The performance increase is achievable for several reasons. First, Ignite is designed to store data sets in memory across a cluster of nodes reducing latency of Spark operations that usually need to pull date from disk-based systems. Second, Ignite tries to minimize data shuffling over the network between its store and Spark applications by running certain Spark tasks, produced by RDDs or DataFrames APIs, in-place on Ignite nodes. This optimization helps to reduce the effect of network latency on the performance of Spark calls. Finally, the network impact can be further reduced if the native Ignite APIs, such as SQL, are called from Spark applications directly. By doing so, you can eliminate data shuffling between Spark and Ignite as long as Ignite SQL queries are always executed on Ignite nodes returning a much smaller final result set to the application layer.
Ignite Shared RDDs
Apache Ignite provides an implementation of the Spark RDD, which allows any data and state to be shared in memory as RDDs across Spark jobs. The Ignite RDD provides a shared, mutable view of the data stored in Ignite caches across different Spark jobs, workers, or applications.
The Ignite RDD is implemented as a view over a distributed Ignite table (aka. cache). It can be deployed with an Ignite node either within the Spark job executing process, on a Spark worker, or in a separate Ignite cluster. This means that depending on the chosen deployment mode, the shared state may either exist only during the lifespan of a Spark application (embedded mode), or it may out-survive the Spark application (standalone mode).

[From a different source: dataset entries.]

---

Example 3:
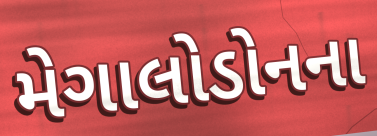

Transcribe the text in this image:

મેગાલોડોનના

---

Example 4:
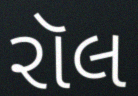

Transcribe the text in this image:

રૉલ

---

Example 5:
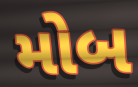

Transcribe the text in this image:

મોબ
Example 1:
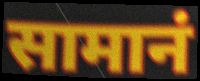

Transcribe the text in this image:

सामानं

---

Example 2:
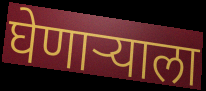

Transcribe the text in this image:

घेणार्‍याला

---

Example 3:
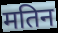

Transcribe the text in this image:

मतिन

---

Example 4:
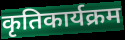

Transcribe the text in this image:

कृतिकार्यक्रम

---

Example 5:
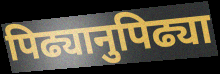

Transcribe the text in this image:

पिढ्यानुपिढ्या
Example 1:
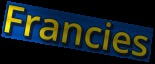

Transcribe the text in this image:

Francies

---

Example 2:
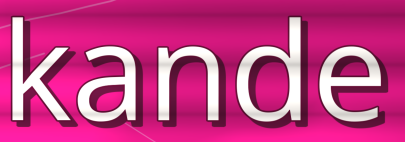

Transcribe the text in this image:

kande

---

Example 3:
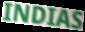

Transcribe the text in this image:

INDIAS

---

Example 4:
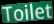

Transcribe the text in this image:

Toilet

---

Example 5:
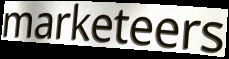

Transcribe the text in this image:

marketeers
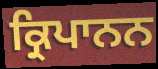
ਕ੍ਰਿਪਾਨਨ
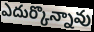
ఎదుర్కొన్నావు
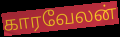
காரவேலன்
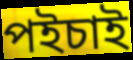
পইচাই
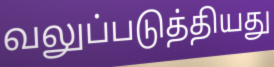
வலுப்படுத்தியது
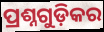
ପ୍ରଶ୍ନଗୁଡ଼ିକର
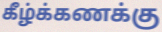
கீழ்க்கணக்கு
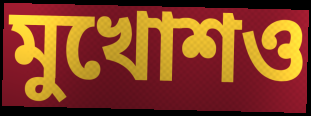
মুখোশও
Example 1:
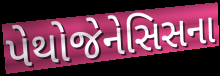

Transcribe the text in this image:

પેથોજેનેસિસના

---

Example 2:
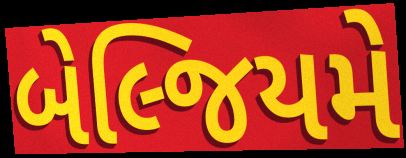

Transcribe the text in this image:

બેલ્જિયમે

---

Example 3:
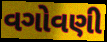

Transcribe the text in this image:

વગોવણી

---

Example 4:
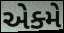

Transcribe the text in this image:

એક્મે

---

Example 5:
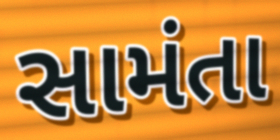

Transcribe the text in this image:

સામંતા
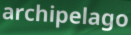
archipelago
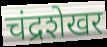
चंद्रशेखर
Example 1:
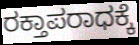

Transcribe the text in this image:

ರಕ್ತಾಪರಾಧಕ್ಕೆ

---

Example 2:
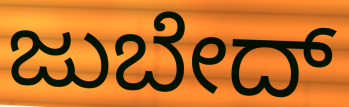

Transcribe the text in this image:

ಜುಬೇದ್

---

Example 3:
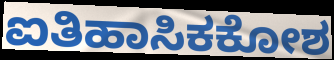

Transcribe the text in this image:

ಐತಿಹಾಸಿಕಕೋಶ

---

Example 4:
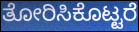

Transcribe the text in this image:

ತೋರಿಸಿಕೊಟ್ಟರೆ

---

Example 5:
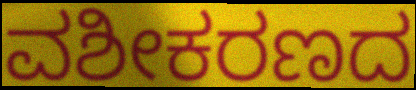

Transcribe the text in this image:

ವಶೀಕರಣದ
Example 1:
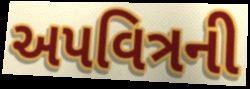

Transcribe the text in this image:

અપવિત્રની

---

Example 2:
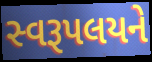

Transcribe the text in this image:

સ્વરૂપલયને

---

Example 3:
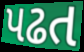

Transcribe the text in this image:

પઢત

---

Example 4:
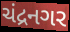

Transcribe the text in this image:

ચંદ્રનગર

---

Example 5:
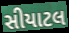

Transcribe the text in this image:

સીયાટલ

The Apache Spark DataFrame API introduced the concept of a schema to describe the data, allowing Spark to manage the schema and organize the data into a tabular format. To put it simply, a DataFrame is a distributed collection of data organized into named columns. It is conceptually equivalent to a table in a relational database and allows Spark to leverage the Catalyst query optimizer to produce much more efficient query execution plans in comparison to RDDs, which are collections of elements partitioned across the nodes of the cluster.
Ignite supports DataFrame APIs allowing Spark to write to and read from Ignite through that interface. Furthermore, Ignite analyses execution plans produced by Spark's Catalyst engine and can execute parts of the plan on Ignite nodes directly, which will reduce data shuffling and consequently make your SparkSQL perform better.